DataFrame.pivot(pivot_col: Union[Column, str], values: Optional[Union[Iterable[Union[None, bool, int, float, str, bytearray, Decimal, date, datetime, time, bytes, list, tuple, dict]], DataFrame]] = None, default_on_null: Union[None, bool, int, float, str, bytearray, Decimal, date, datetime, time, bytes, list, tuple, dict] = None) → RelationalGroupedDataFrame[source]¶

Rotates this DataFrame by turning the unique values from one column in the input expression into multiple columns and aggregating results where required on any remaining column values.

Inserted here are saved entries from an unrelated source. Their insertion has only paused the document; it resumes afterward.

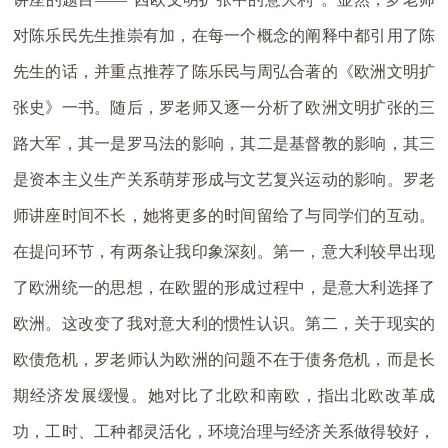
对陈乐民先生推崇有加，在每一个概念的阐释中都引用了陈
先生的话，并重点推荐了陈乐民与周弘合著的《欧洲文明扩
张史》一书。随后，罗老师又逐一分析了欧洲文明扩张的三
路大军，其一是罗马法的影响，其二是基督教的影响，其三
是资本主义生产关系萌芽形成与文艺复兴运动的影响。罗老
师讲座时间不长，她将更多的时间留给了与同学们的互动。
在提问环节，有两条让我印象深刻。第一，意大利较早出现
了欧洲统一的思想，在欧盟的形成过程中，是意大利选择了
欧洲。这改变了我对意大利的惯性认识。第二，关于现实的
欧债危机，罗老师认为欧洲的问题不在于债务危机，而是长
期经济发展缓慢。她对比了北欧和南欧，指出北欧改革成
功，工时、工种都灵活化，环境治理与经济关系做得较好，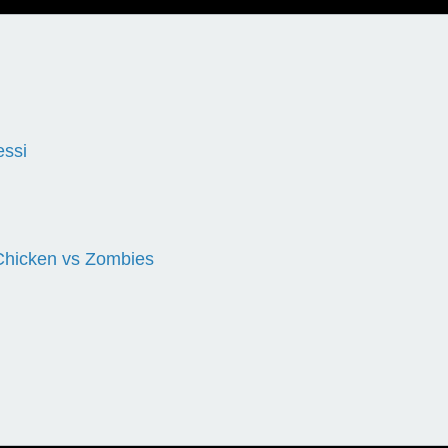
essi
i Chicken vs Zombies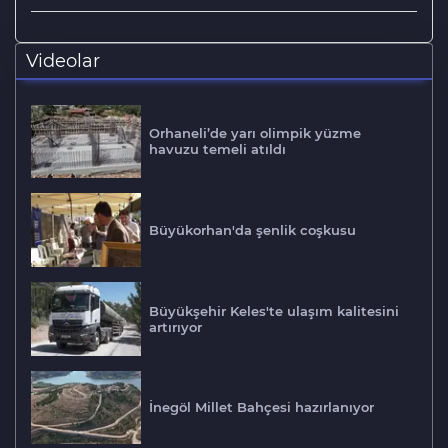
Videolar
Orhaneli’de yarı olimpik yüzme
havuzu temeli atıldı
Büyükorhan'da şenlik coşkusu
Büyükşehir Keles'te ulaşım kalitesini
artırıyor
İnegöl Millet Bahçesi hazırlanıyor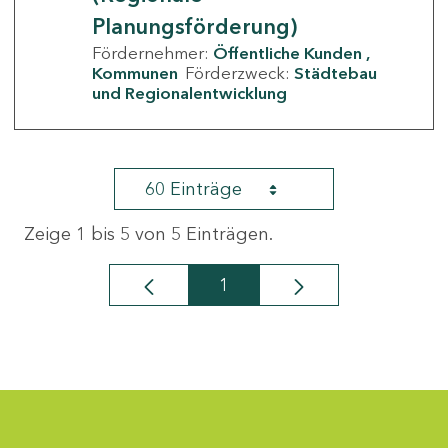
Planungsförderung)
Fördernehmer:
Öffentliche Kunden
Kommunen
Förderzweck:
Städtebau
und Regionalentwicklung
60 Einträge
Zeige 1 bis 5 von 5 Einträgen.
1
Seite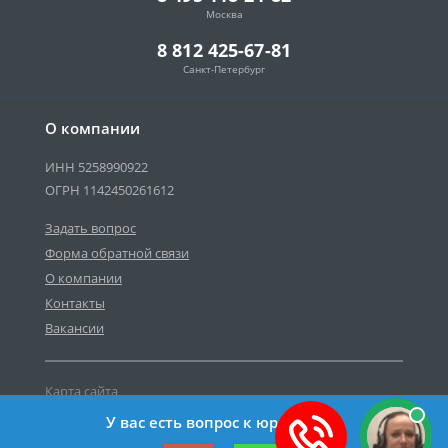
Москва
8 812 425-67-81
Санкт-Петербург
О компании
ИНН 5258990922
ОГРН 1142450261612
Задать вопрос
Форма обратной связи
О компании
Контакты
Вакансии
Карта сайта
Политика персональных данных
У вас есть вопрос к юристу?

Only one aggregate is supported with pivot.

Example:

>>> create_result = session.sql('''create or replace temp table monthly_sales(empid int, amount int, month text)
... as select * from values
... (1, 10000, 'JAN'),
... (1, 400, 'JAN'),
... (2, 4500, 'JAN'),
... (2, 35000, 'JAN'),
... (1, 5000, 'FEB'),
... (1, 3000, 'FEB'),
... (2, 200, 'FEB') ''').collect()
>>> df = session.table("monthly_sales")
>>> df.pivot("month", ['JAN', 'FEB']).sum("amount").sort(df["empid"]).show()
-------------------------------
|"EMPID"  |"'JAN'"  |"'FEB'"  |
-------------------------------
|1        |10400    |8000     |
|2        |39500    |200      |
-------------------------------


>>> df = session.table("monthly_sales")
>>> df.pivot("month").sum("amount").sort("empid").show()
-------------------------------
|"EMPID"  |"'FEB'"  |"'JAN'"  |
-------------------------------
|1        |8000     |10400    |
|2        |200      |39500    |
-------------------------------


>>> subquery_df = session.table("monthly_sales").select(col("month")).filter(col("month") == "JAN")
>>> df = session.table("monthly_sales")
>>> df.pivot("month", values=subquery_df).sum("amount").sort("empid").show()
---------------------
|"EMPID"  |"'JAN'"  |
---------------------
|1        |10400    |
|2        |39500    |
---------------------
Copy
Parameters:
  • pivot_col – The column or name of the column to use.

  • values – A list of values in the column, or dynamic based on the DataFrame query, or None (default) will use all values of the pivot column.

  • default_on_null – Expression to replace empty result values.